Exercise: Print back each record unchanged, without pictures.

==================================================

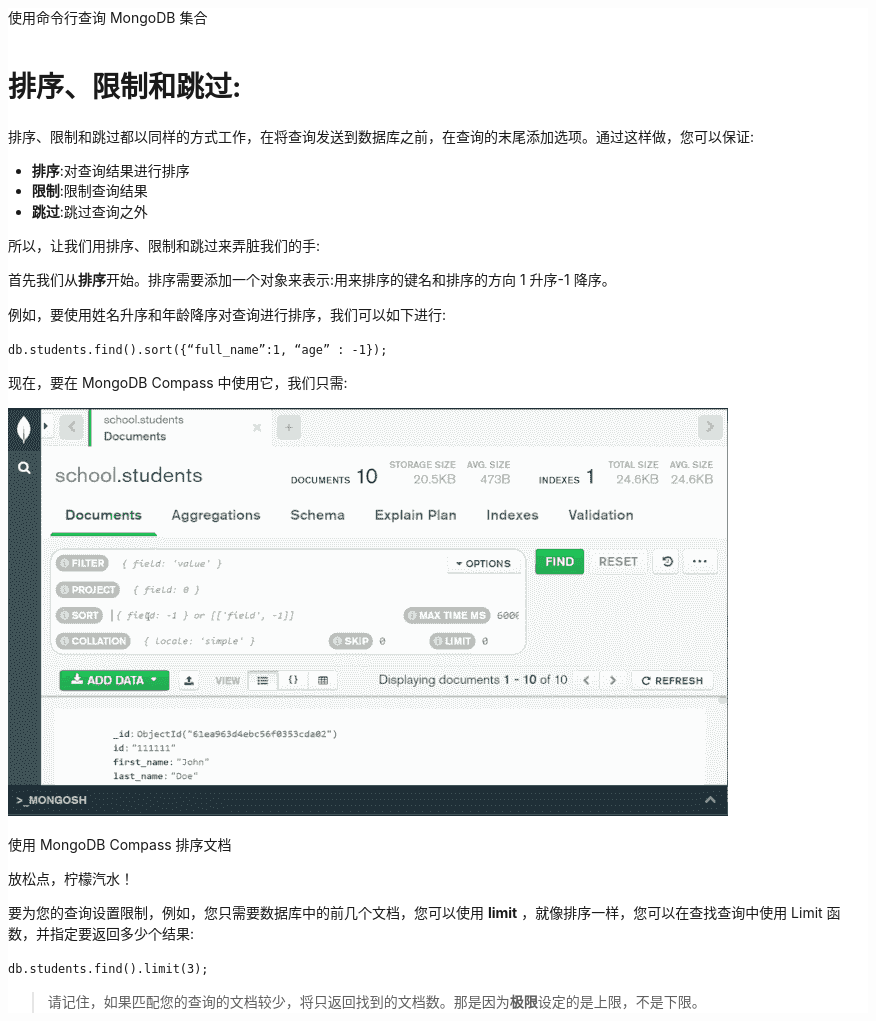 使用命令行查询 MongoDB 集合

# 排序、限制和跳过:

排序、限制和跳过都以同样的方式工作，在将查询发送到数据库之前，在查询的末尾添加选项。通过这样做，您可以保证:

*   **排序**:对查询结果进行排序
*   **限制**:限制查询结果
*   **跳过**:跳过查询之外

所以，让我们用排序、限制和跳过来弄脏我们的手:

首先我们从**排序**开始。排序需要添加一个对象来表示:用来排序的键名和排序的方向 1 升序-1 降序。

例如，要使用姓名升序和年龄降序对查询进行排序，我们可以如下进行:

```
db.students.find().sort({“full_name”:1, “age” : -1});
```

现在，要在 MongoDB Compass 中使用它，我们只需:

![](img/17f685b8bf5668396ee86bfd3232e8eb.png)

使用 MongoDB Compass 排序文档

放松点，柠檬汽水！

要为您的查询设置限制，例如，您只需要数据库中的前几个文档，您可以使用 **limit** ，就像排序一样，您可以在查找查询中使用 Limit 函数，并指定要返回多少个结果:

```
db.students.find().limit(3);
```

> 请记住，如果匹配您的查询的文档较少，将只返回找到的文档数。那是因为**极限**设定的是上限，不是下限。
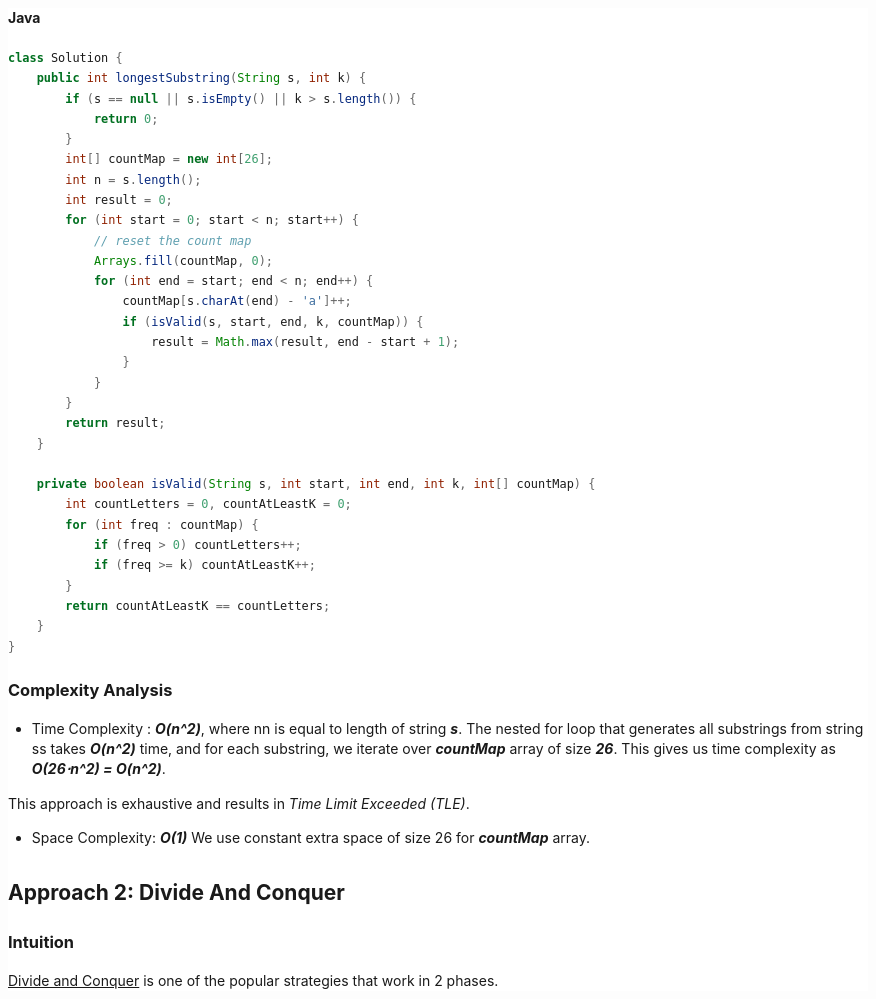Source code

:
 ```c++
```

#### Java
```java
class Solution {
    public int longestSubstring(String s, int k) {
        if (s == null || s.isEmpty() || k > s.length()) {
            return 0;
        }
        int[] countMap = new int[26];
        int n = s.length();
        int result = 0;
        for (int start = 0; start < n; start++) {
            // reset the count map
            Arrays.fill(countMap, 0);
            for (int end = start; end < n; end++) {
                countMap[s.charAt(end) - 'a']++;
                if (isValid(s, start, end, k, countMap)) {
                    result = Math.max(result, end - start + 1);
                }
            }
        }
        return result;
    }

    private boolean isValid(String s, int start, int end, int k, int[] countMap) {
        int countLetters = 0, countAtLeastK = 0;
        for (int freq : countMap) {
            if (freq > 0) countLetters++;
            if (freq >= k) countAtLeastK++;
        }
        return countAtLeastK == countLetters;
    }
}
```

### Complexity Analysis

* Time Complexity : ***O(n^2)***, where nn is equal to length of string ***s***. The nested for loop that generates all substrings from string ss takes ***O(n^2)*** time, and for each substring, we iterate over ***countMap*** array of size ***26***. This gives us time complexity as ***O(26⋅n^2) = O(n^2)***.

This approach is exhaustive and results in *Time Limit Exceeded (TLE)*.

* Space Complexity: ***O(1)*** We use constant extra space of size 26 for ***countMap*** array.

## Approach 2: Divide And Conquer
### Intuition

[Divide and Conquer](https://en.wikipedia.org/wiki/Divide-and-conquer_algorithm) is one of the popular strategies that work in 2 phases.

==================================================

Result of this task:
 使用命令行查询 MongoDB 集合

# 排序、限制和跳过:

排序、限制和跳过都以同样的方式工作，在将查询发送到数据库之前，在查询的末尾添加选项。通过这样做，您可以保证:

*   **排序**:对查询结果进行排序
*   **限制**:限制查询结果
*   **跳过**:跳过查询之外

所以，让我们用排序、限制和跳过来弄脏我们的手:

首先我们从**排序**开始。排序需要添加一个对象来表示:用来排序的键名和排序的方向 1 升序-1 降序。

例如，要使用姓名升序和年龄降序对查询进行排序，我们可以如下进行:

```
db.students.find().sort({“full_name”:1, “age” : -1});
```

现在，要在 MongoDB Compass 中使用它，我们只需:

![](img/17f685b8bf5668396ee86bfd3232e8eb.png)

使用 MongoDB Compass 排序文档

放松点，柠檬汽水！

要为您的查询设置限制，例如，您只需要数据库中的前几个文档，您可以使用 **limit** ，就像排序一样，您可以在查找查询中使用 Limit 函数，并指定要返回多少个结果:

```
db.students.find().limit(3);
```

> 请记住，如果匹配您的查询的文档较少，将只返回找到的文档数。那是因为**极限**设定的是上限，不是下限。
Source code

:
 ```c++
```

#### Java
```java
class Solution {
    public int longestSubstring(String s, int k) {
        if (s == null || s.isEmpty() || k > s.length()) {
            return 0;
        }
        int[] countMap = new int[26];
        int n = s.length();
        int result = 0;
        for (int start = 0; start < n; start++) {
            // reset the count map
            Arrays.fill(countMap, 0);
            for (int end = start; end < n; end++) {
                countMap[s.charAt(end) - 'a']++;
                if (isValid(s, start, end, k, countMap)) {
                    result = Math.max(result, end - start + 1);
                }
            }
        }
        return result;
    }

    private boolean isValid(String s, int start, int end, int k, int[] countMap) {
        int countLetters = 0, countAtLeastK = 0;
        for (int freq : countMap) {
            if (freq > 0) countLetters++;
            if (freq >= k) countAtLeastK++;
        }
        return countAtLeastK == countLetters;
    }
}
```

### Complexity Analysis

* Time Complexity : ***O(n^2)***, where nn is equal to length of string ***s***. The nested for loop that generates all substrings from string ss takes ***O(n^2)*** time, and for each substring, we iterate over ***countMap*** array of size ***26***. This gives us time complexity as ***O(26⋅n^2) = O(n^2)***.

This approach is exhaustive and results in *Time Limit Exceeded (TLE)*.

* Space Complexity: ***O(1)*** We use constant extra space of size 26 for ***countMap*** array.

## Approach 2: Divide And Conquer
### Intuition

[Divide and Conquer](https://en.wikipedia.org/wiki/Divide-and-conquer_algorithm) is one of the popular strategies that work in 2 phases.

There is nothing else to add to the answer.